--- START ---

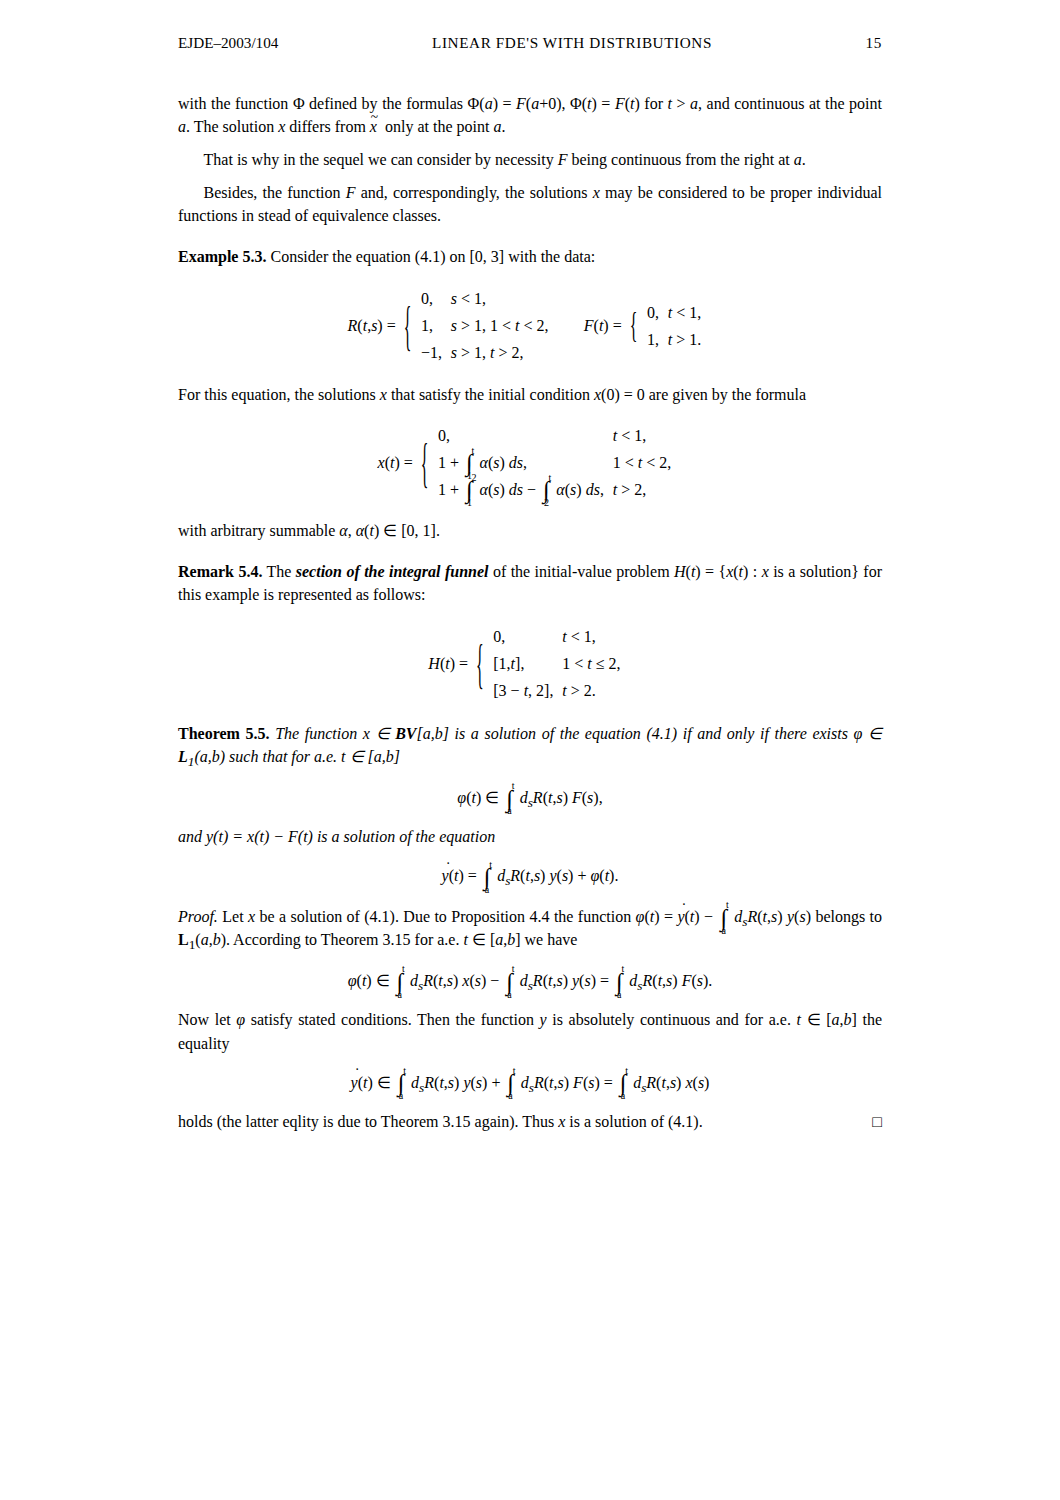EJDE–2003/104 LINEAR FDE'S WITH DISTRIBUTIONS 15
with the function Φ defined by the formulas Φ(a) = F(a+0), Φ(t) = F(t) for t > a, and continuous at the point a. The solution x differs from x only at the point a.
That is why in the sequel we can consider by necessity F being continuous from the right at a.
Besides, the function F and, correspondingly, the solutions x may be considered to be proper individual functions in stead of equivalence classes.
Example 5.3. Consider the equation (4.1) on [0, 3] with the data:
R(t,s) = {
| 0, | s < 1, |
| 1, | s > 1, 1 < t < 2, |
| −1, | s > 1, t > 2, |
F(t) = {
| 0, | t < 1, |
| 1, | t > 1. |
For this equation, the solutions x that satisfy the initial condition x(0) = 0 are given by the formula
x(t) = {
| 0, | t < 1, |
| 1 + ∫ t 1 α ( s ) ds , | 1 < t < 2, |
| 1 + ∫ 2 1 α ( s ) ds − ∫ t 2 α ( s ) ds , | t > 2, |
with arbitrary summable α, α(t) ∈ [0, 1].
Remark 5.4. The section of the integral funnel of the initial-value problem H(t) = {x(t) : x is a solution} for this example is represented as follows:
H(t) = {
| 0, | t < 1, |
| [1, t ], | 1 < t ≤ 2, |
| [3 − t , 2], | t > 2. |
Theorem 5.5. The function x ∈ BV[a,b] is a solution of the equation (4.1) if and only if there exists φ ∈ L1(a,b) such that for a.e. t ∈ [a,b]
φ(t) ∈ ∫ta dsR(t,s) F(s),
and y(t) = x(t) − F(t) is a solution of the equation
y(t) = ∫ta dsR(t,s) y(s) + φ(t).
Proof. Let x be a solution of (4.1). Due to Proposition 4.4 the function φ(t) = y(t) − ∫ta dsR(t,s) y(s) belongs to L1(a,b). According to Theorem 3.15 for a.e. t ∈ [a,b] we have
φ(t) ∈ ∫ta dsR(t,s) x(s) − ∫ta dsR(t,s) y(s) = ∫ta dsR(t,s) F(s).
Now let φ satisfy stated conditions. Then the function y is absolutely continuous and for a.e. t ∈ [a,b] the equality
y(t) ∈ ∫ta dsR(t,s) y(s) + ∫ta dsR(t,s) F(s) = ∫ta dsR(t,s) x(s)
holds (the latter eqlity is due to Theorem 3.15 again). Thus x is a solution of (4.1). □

--- END ---

**What to produce**
Any pictures should be dropped; transcribe the rest of the records above exactly.

**Finished task**
EJDE–2003/104 LINEAR FDE'S WITH DISTRIBUTIONS 15
with the function Φ defined by the formulas Φ(a) = F(a+0), Φ(t) = F(t) for t > a, and continuous at the point a. The solution x differs from x only at the point a.
That is why in the sequel we can consider by necessity F being continuous from the right at a.
Besides, the function F and, correspondingly, the solutions x may be considered to be proper individual functions in stead of equivalence classes.
Example 5.3. Consider the equation (4.1) on [0, 3] with the data:
R(t,s) = {
| 0, | s < 1, |
| 1, | s > 1, 1 < t < 2, |
| −1, | s > 1, t > 2, |
F(t) = {
| 0, | t < 1, |
| 1, | t > 1. |
For this equation, the solutions x that satisfy the initial condition x(0) = 0 are given by the formula
x(t) = {
| 0, | t < 1, |
| 1 + ∫ t 1 α ( s ) ds , | 1 < t < 2, |
| 1 + ∫ 2 1 α ( s ) ds − ∫ t 2 α ( s ) ds , | t > 2, |
with arbitrary summable α, α(t) ∈ [0, 1].
Remark 5.4. The section of the integral funnel of the initial-value problem H(t) = {x(t) : x is a solution} for this example is represented as follows:
H(t) = {
| 0, | t < 1, |
| [1, t ], | 1 < t ≤ 2, |
| [3 − t , 2], | t > 2. |
Theorem 5.5. The function x ∈ BV[a,b] is a solution of the equation (4.1) if and only if there exists φ ∈ L1(a,b) such that for a.e. t ∈ [a,b]
φ(t) ∈ ∫ta dsR(t,s) F(s),
and y(t) = x(t) − F(t) is a solution of the equation
y(t) = ∫ta dsR(t,s) y(s) + φ(t).
Proof. Let x be a solution of (4.1). Due to Proposition 4.4 the function φ(t) = y(t) − ∫ta dsR(t,s) y(s) belongs to L1(a,b). According to Theorem 3.15 for a.e. t ∈ [a,b] we have
φ(t) ∈ ∫ta dsR(t,s) x(s) − ∫ta dsR(t,s) y(s) = ∫ta dsR(t,s) F(s).
Now let φ satisfy stated conditions. Then the function y is absolutely continuous and for a.e. t ∈ [a,b] the equality
y(t) ∈ ∫ta dsR(t,s) y(s) + ∫ta dsR(t,s) F(s) = ∫ta dsR(t,s) x(s)
holds (the latter eqlity is due to Theorem 3.15 again). Thus x is a solution of (4.1). □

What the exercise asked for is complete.